This is a follow-up to a this question, which was asked a few years ago. The output I'm getting makes me think date offsets in pandas have changed during that time.
I have dates, and I want to move them to the end of the month that they're in. For example:
df = pd.DataFrame([pd.Timestamp('2014-01-15'), pd.Timestamp('2014-01-31')],
columns=['orig'])
I want to transform both of these to 2014-01-31
. I'm wondering the pandamic way to do this.
The accepted answer in the other question offers two solutions:
1) pd.Index(df.orig).to_period('M').to_timestamp('M')
2) pd.Index(df.orig) + pd.offsets.MonthEnd(0)

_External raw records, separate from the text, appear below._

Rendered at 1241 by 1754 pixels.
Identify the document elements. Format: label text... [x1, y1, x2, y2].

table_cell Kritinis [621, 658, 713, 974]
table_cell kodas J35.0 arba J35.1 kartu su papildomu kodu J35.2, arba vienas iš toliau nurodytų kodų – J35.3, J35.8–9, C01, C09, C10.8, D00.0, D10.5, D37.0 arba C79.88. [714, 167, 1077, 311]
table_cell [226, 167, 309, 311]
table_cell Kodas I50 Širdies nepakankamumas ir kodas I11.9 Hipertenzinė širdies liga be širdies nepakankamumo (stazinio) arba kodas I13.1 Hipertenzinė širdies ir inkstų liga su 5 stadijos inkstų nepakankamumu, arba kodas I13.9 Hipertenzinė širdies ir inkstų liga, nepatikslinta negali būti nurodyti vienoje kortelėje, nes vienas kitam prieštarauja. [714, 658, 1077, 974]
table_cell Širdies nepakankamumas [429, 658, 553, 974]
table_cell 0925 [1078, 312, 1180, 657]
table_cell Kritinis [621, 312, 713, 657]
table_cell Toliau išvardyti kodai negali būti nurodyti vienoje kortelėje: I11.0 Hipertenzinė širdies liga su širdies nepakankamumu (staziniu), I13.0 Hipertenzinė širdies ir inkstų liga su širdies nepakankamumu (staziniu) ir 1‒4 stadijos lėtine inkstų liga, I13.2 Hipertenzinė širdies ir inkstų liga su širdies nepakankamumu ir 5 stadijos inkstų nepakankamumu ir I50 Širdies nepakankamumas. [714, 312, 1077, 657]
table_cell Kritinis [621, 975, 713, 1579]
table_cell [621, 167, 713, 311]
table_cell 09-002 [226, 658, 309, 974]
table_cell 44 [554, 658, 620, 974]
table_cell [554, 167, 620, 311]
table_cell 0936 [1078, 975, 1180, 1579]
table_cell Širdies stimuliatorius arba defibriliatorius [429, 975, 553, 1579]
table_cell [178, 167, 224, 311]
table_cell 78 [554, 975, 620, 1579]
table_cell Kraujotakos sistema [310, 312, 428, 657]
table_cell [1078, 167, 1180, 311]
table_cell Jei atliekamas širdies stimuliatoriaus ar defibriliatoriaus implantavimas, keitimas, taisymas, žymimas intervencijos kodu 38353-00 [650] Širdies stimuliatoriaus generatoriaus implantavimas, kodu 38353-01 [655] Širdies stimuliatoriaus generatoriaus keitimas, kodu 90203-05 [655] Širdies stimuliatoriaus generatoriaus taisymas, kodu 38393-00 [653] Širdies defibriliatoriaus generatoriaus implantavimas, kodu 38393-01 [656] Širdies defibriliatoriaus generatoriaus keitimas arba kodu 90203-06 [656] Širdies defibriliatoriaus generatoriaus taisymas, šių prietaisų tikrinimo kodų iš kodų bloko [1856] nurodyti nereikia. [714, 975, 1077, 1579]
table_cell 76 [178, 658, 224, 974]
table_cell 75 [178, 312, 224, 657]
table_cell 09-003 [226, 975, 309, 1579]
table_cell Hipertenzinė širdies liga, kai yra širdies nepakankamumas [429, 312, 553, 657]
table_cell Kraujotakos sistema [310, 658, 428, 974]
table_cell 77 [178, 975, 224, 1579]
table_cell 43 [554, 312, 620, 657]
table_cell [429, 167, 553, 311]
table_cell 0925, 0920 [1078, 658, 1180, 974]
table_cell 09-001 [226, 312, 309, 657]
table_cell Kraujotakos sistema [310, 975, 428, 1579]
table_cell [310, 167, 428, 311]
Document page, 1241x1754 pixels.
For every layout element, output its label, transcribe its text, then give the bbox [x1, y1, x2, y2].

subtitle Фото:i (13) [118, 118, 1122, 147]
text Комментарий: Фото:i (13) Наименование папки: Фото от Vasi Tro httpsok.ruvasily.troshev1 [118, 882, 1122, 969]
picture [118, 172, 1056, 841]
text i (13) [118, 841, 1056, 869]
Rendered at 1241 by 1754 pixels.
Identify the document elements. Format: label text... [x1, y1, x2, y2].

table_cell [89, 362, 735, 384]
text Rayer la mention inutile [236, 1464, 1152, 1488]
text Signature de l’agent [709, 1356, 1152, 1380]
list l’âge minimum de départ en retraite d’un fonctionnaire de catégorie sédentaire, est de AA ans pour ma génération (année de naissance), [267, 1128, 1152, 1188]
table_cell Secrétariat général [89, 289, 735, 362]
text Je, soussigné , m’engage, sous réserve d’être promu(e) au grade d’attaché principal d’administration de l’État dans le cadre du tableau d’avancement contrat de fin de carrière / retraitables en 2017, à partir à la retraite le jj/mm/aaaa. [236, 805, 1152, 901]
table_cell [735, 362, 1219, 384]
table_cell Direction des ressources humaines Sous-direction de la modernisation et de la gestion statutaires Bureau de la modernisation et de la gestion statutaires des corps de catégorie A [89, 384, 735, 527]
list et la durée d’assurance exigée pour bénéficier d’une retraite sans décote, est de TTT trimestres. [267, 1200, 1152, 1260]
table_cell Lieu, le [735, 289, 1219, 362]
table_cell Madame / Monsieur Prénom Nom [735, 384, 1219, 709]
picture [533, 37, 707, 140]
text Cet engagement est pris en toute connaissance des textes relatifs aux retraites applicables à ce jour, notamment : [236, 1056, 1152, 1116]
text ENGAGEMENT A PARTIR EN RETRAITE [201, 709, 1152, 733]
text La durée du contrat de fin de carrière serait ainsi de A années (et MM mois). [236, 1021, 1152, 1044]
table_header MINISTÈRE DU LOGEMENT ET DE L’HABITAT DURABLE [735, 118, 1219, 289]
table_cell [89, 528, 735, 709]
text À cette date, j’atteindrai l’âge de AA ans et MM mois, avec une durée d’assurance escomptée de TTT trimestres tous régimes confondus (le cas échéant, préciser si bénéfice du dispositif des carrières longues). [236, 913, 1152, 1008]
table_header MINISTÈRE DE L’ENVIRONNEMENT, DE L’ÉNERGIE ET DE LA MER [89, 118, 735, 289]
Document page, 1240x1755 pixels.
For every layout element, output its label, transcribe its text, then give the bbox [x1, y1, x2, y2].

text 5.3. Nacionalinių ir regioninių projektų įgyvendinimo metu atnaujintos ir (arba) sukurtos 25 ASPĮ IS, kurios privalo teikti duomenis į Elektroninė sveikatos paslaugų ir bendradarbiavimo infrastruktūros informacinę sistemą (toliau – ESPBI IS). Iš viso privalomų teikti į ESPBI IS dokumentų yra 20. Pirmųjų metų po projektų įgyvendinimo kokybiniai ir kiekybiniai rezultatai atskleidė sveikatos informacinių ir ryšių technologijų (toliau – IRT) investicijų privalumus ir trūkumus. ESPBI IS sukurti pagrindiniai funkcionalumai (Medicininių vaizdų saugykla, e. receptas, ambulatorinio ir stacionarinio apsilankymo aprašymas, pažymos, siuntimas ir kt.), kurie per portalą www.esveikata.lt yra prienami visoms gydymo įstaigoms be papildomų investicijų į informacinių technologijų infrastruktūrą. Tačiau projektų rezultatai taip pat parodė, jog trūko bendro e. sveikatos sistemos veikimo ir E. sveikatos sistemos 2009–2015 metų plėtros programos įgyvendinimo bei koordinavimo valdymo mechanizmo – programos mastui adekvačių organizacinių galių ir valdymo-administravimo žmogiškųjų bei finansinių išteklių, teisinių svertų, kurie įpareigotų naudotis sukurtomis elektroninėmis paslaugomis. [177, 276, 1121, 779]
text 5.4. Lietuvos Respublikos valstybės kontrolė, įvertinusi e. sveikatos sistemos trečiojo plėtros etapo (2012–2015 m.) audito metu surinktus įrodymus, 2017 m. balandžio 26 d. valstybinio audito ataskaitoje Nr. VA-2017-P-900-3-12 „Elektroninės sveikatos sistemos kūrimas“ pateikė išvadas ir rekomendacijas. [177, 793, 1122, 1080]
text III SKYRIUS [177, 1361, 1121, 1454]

However, in pandas 0.17.1 these do not both give the same answer. The first approach works, but the second does something different:
df[0] = df['orig'] + pd.offsets.MonthEnd(0)
df[1] = df['orig'] + pd.offsets.MonthEnd(1)
orig 0 1
0 2014-01-15 2013-12-31 2014-01-31
1 2014-01-31 2013-12-31 2014-02-28
So MonthEnd(0)
moves all dates to the end of the previous month, while MonthEnd(1)
move dates to the end of the current month except if it's already the last day of the month, in which case it moves it to the end of this next month. This seems quite strange.
So, is (1) really the best way to do this? I'm surprised that there's not simple way to accomplish the same thing using offsets.